After retiring from professional medicine in 1996, Sarnat returned to his roots of community service by volunteering his efforts at the Urban Ministry. It was the best thing he could do for his community and his family, Sarnat figured. A Portola Valley resident, he wanted to live in a community where everybody had access to clothing, food, shelter, basic health care and social services.
"On a personal level, volunteering gives me a lot more in return than I give. It makes me feel like a better person," he said.
The relationships he develops with his patients also have a humanizing effect, he said, that considerably enriches his life. The homeless person he encounters on University Avenue is no longer a faceless, anonymous panhandler.
With the economic downturn, the homeless are not the only ones seeking out the Urban Ministry's services. Demand has increased 40 percent. Elderly living on a fixed income, ex-Stanford students who have drug or mental problems, and former high-tech employees who have recently lost their jobs -- these are just some of the people who pass through the Drop-In Center.
A native of St. Louis, Mo., Sarnat, who enjoys the outdoors, reading fiction and spending time with his family, was brought up in Chicago's inner city, then a lower-middle-class neighborhood. He went to Harvard University where he majored in English, specializing in Milton, and later graduated from the Stanford medical school.
The father of 28-, 23- and 17-year olds, he has learned from his work at the Drop-In Center that no one is immune from homelessness.
"I found out that homelessness could happen to anybody, it could happen to me or my family. Some people have car and rent payments which they can't make. That could be my family. The ex-Stanford students, those could be my children. The elderly who can't afford their rent, that could be me," he said.
Although helping people is its own greatest reward for him, he was lucky enough to benefit from something of a financial windfall later in his career.
After being an internist at Alviso, he became the chief medical officer of a then nonprofit health-care provider called TakeCare. Rated by a Gallup poll of patients and physicians as the best health-care organization in the California, its stock became of significant value when it turned for-profit. The company was eventually sold.
"I just happened to be in the right place, at the right time, financially speaking. After 12 years of taking jobs nobody wanted, I had the luck to work for a great organization and to be well taken care of financially," he said.
He then went on to be the chief medical officer and chief executive of Camino Health Care, a conglomeration of El Camino Hospital and about a hundred physicians.
After retiring from his position with Camino Health Care, he joined the Urban Ministry.
In April 2001, Sarnat became president of its board.
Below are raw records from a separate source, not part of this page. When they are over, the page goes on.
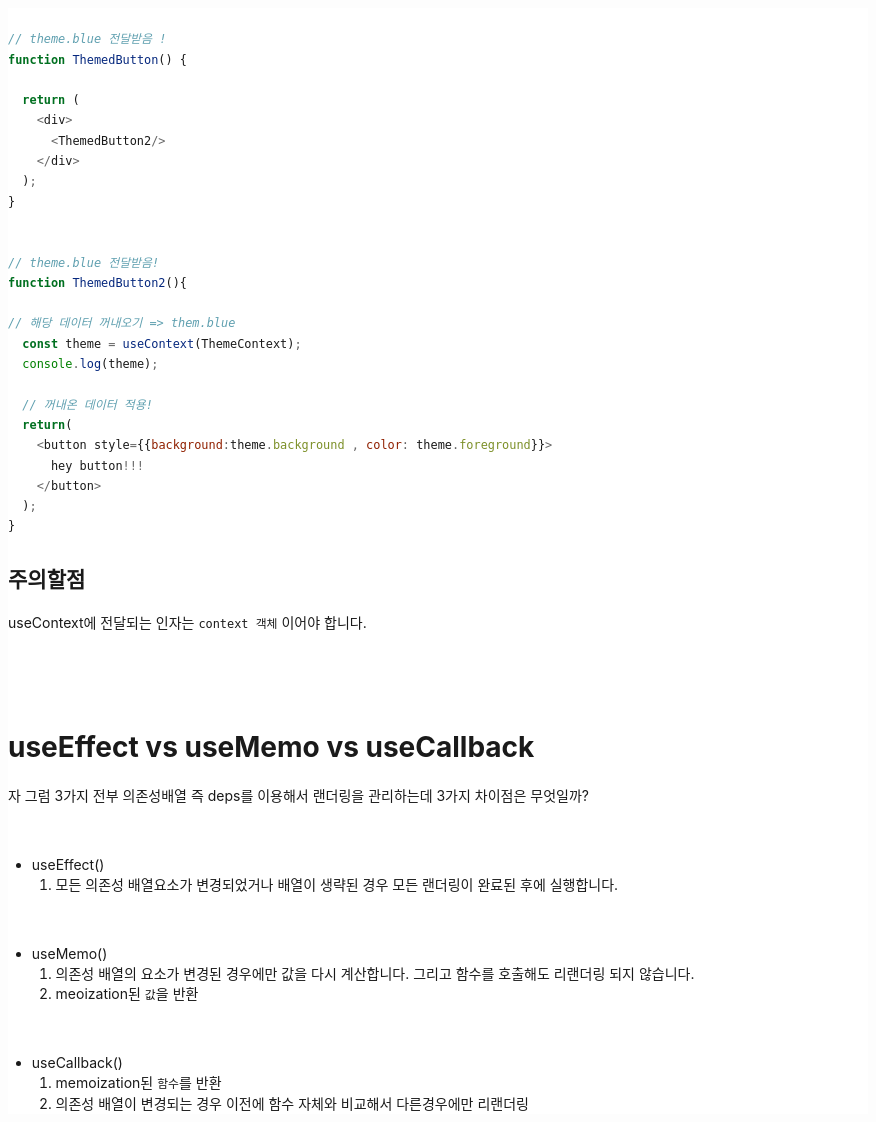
 ```js

// theme.blue 전달받음 !
function ThemedButton() {

  return (
    <div>
      <ThemedButton2/>
    </div>
  );
}


// theme.blue 전달받음!
function ThemedButton2(){

// 해당 데이터 꺼내오기 => them.blue
  const theme = useContext(ThemeContext);
  console.log(theme);

  // 꺼내온 데이터 적용!
  return(
    <button style={{background:theme.background , color: theme.foreground}}>
      hey button!!!
    </button>
  );
}

```

## 주의할점
useContext에 전달되는 인자는 `context 객체` 이어야 합니다.


<br>
<br>

# useEffect vs useMemo vs useCallback
자 그럼 3가지 전부 의존성배열 즉 deps를 이용해서 랜더링을 관리하는데 3가지 차이점은 무엇일까?

<br>

- useEffect()
    1.  모든 의존성 배열요소가 변경되었거나 배열이 생략된 경우 
    모든 랜더링이 완료된 후에 실행합니다.
    
    

<br>

- useMemo()
    1. 의존성 배열의 요소가 변경된 경우에만 값을 다시 계산합니다. 그리고 함수를 호출해도 리랜더링 되지 않습니다.
    2. meoization된 `값`을 반환


<br>

- useCallback()
    1. memoization된 `함수`를 반환
    2. 의존성 배열이 변경되는 경우 이전에 함수 자체와 비교해서 다른경우에만 리랜더링
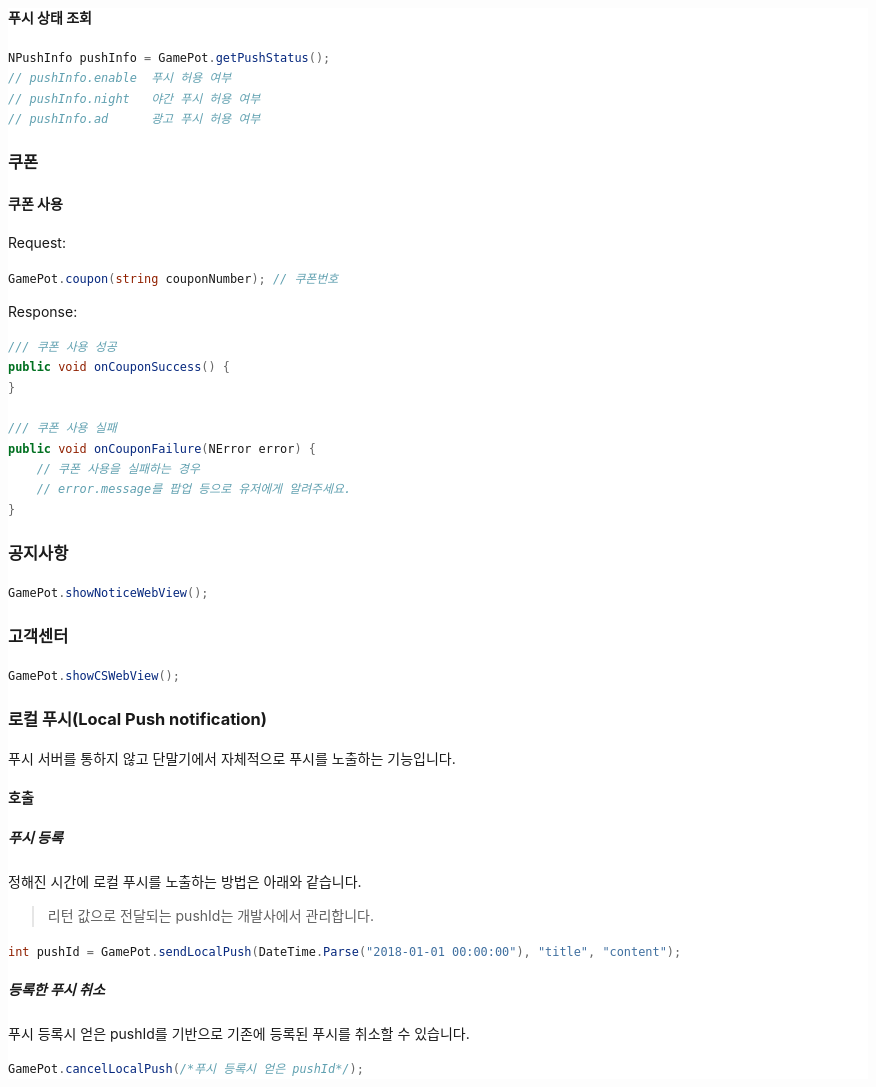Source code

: #### 푸시 상태 조회

```csharp
NPushInfo pushInfo = GamePot.getPushStatus();
// pushInfo.enable  푸시 허용 여부
// pushInfo.night   야간 푸시 허용 여부
// pushInfo.ad      광고 푸시 허용 여부
```

### 쿠폰

#### 쿠폰 사용

Request:

```csharp
GamePot.coupon(string couponNumber); // 쿠폰번호
```

Response:

```csharp
/// 쿠폰 사용 성공
public void onCouponSuccess() {
}

/// 쿠폰 사용 실패
public void onCouponFailure(NError error) {
	// 쿠폰 사용을 실패하는 경우
	// error.message를 팝업 등으로 유저에게 알려주세요.
}
```

### 공지사항

```csharp
GamePot.showNoticeWebView();
```

### 고객센터

```csharp
GamePot.showCSWebView();
```

### 로컬 푸시(Local Push notification)

푸시 서버를 통하지 않고 단말기에서 자체적으로 푸시를 노출하는 기능입니다.

#### 호출

##### 푸시 등록

정해진 시간에 로컬 푸시를 노출하는 방법은 아래와 같습니다.

> 리턴 값으로 전달되는 pushId는 개발사에서 관리합니다.

```Java
int pushId = GamePot.sendLocalPush(DateTime.Parse("2018-01-01 00:00:00"), "title", "content");
```

##### 등록한 푸시 취소

푸시 등록시 얻은 pushId를 기반으로 기존에 등록된 푸시를 취소할 수 있습니다.

```Java
GamePot.cancelLocalPush(/*푸시 등록시 얻은 pushId*/);
```
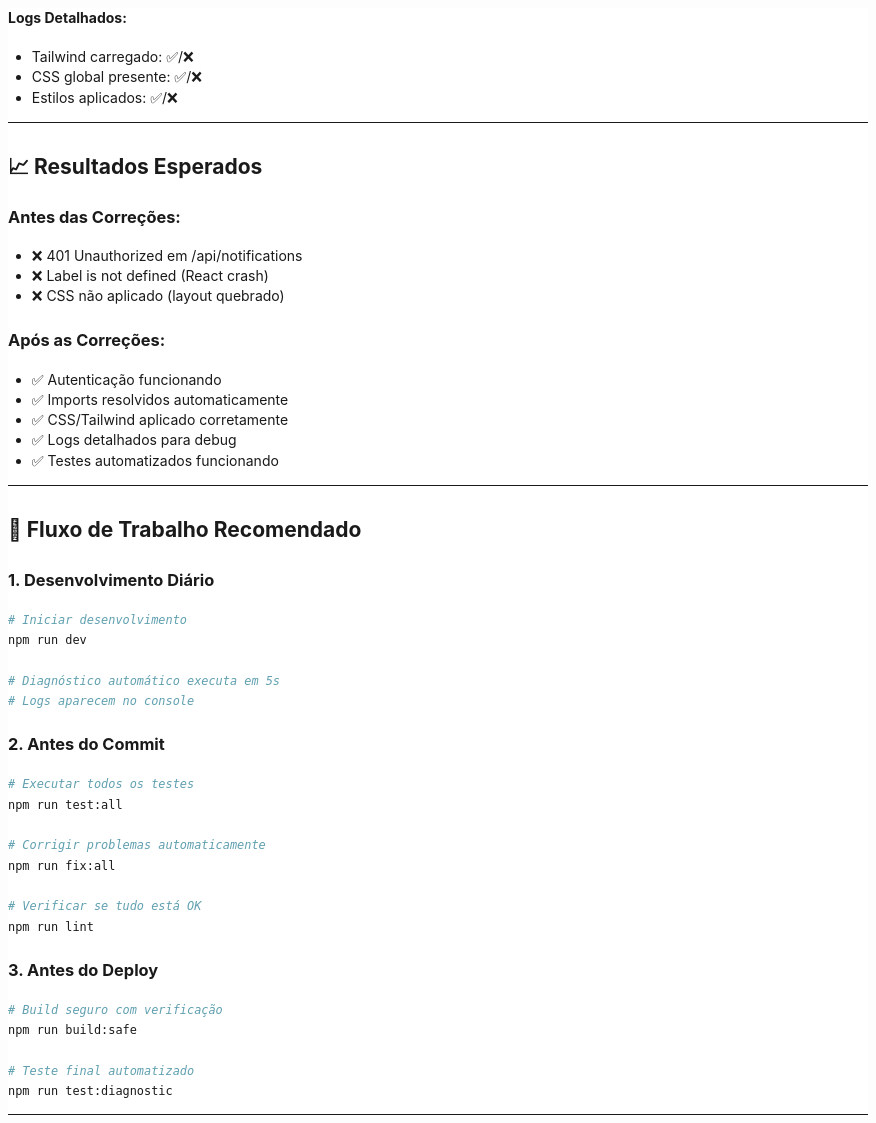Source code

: #### **Logs Detalhados**:
- Tailwind carregado: ✅/❌
- CSS global presente: ✅/❌
- Estilos aplicados: ✅/❌

---

## 📈 **Resultados Esperados**

### **Antes das Correções**:
- ❌ 401 Unauthorized em /api/notifications
- ❌ Label is not defined (React crash)
- ❌ CSS não aplicado (layout quebrado)

### **Após as Correções**:
- ✅ Autenticação funcionando
- ✅ Imports resolvidos automaticamente
- ✅ CSS/Tailwind aplicado corretamente
- ✅ Logs detalhados para debug
- ✅ Testes automatizados funcionando

---

## 🚀 **Fluxo de Trabalho Recomendado**

### **1. Desenvolvimento Diário**
```bash
# Iniciar desenvolvimento
npm run dev

# Diagnóstico automático executa em 5s
# Logs aparecem no console
```

### **2. Antes do Commit**
```bash
# Executar todos os testes
npm run test:all

# Corrigir problemas automaticamente
npm run fix:all

# Verificar se tudo está OK
npm run lint
```

### **3. Antes do Deploy**
```bash
# Build seguro com verificação
npm run build:safe

# Teste final automatizado
npm run test:diagnostic
```

---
However, he soon discovered that the organization was in a precarious financial situation. The Urban Ministry had $14,000 in the bank -- enough to pay the staff for two weeks. Since then, it has launched a fund-raising drive that has generated enough money to keep services running for up to a year.
"The community has responded in an extremely generous fashion to the ministry's appeals. A significant portion of the donations came from around 2,000 private individuals and other foundations. Among them, we also received touching $5 contributions in the mail," he said.
Despite the success of the fund raising, Urban Ministry still sought more long-term financial stability. That is why, in December, their board unanimously voted to merge with the San Jose based homeless agency InnVision. That merger became official last week.
"Instead of resting on our laurels, we realized that we had become an attractive partner, so we took advantage of the chance to merge with a larger organization, and to mitigate the possibility of any future financial crisis."
He added, "The merger will offer our programs a degree of enhanced economies of scale, because InnVision is a bigger and more stable agency, with a strong business and administrative structure and better access to temporary and emergency housing. As a result, we'll be able to offer more effective mental health, drug recovery and job training services."